# Excerpt to read
A January report from the federal Government Accountability Office found that monitoring out-of-state youth treatment facilities is difficult because of “state challenges in collecting and reporting facility-level information.” It also found that different definitions of maltreatment, fear of retaliation, and the inability of the residents to communicate with others outside the program posed challenges for reporting maltreatment and data collection.
The report found that federal agencies have been inconsistent in addressing state and federal program noncompliance and recommended improved state oversight and stronger enforcement to hold facilities accountable.
Oregon state Sen. Sara Gelser Blouin, a Democrat from Corvallis, experienced those regulatory problems firsthand when she was investigating reports that Oregon children had been mistreated at Sequel’s Northern Illinois Academy in 2019.
Gelser Blouin said she contacted Oregon’s abuse investigator and the state health department but found no agency officials able to investigate the matter. Gelser Blouin then contacted officials in Illinois she thought might have the authority to investigate Northern Illinois Academy, with the same result.
“Nobody thought they had the authority to investigate,” Gelser Blouin said. “They just kept saying, ‘Well they’re accredited by the Joint Commission.’ So I called the Joint Commission, and the Joint Commission told me that they are not a ‘Betty Crocker seal of approval’ for child safety.”

# Required tasks
A: Answer these about the passage on youth treatment facility oversight:
(i) Which federal office issued the January report?
(ii) What city is state Sen. Sara Gelser Blouin from?
(iii) According to Gelser Blouin, what did the Joint Commission say it is not for child safety?
B: From the passage on youth treatment facility oversight, extract the stretch from "Oregon state Sen." through "the same result.".
The material that comes next has no connection to the passage on youth treatment facility oversight.

# Information
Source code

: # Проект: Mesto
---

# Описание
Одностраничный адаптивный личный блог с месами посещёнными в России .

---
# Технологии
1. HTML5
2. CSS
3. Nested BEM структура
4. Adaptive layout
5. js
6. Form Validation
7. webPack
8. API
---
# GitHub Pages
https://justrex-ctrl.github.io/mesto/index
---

# Outputs in order
A:
(i) The Government Accountability Office.
(ii) Corvallis.
(iii) A "Betty Crocker seal of approval."

B:
Oregon state Sen. Sara Gelser Blouin, a Democrat from Corvallis, experienced those regulatory problems firsthand when she was investigating reports that Oregon children had been mistreated at Sequel’s Northern Illinois Academy in 2019.
Gelser Blouin said she contacted Oregon’s abuse investigator and the state health department but found no agency officials able to investigate the matter. Gelser Blouin then contacted officials in Illinois she thought might have the authority to investigate Northern Illinois Academy, with the same result.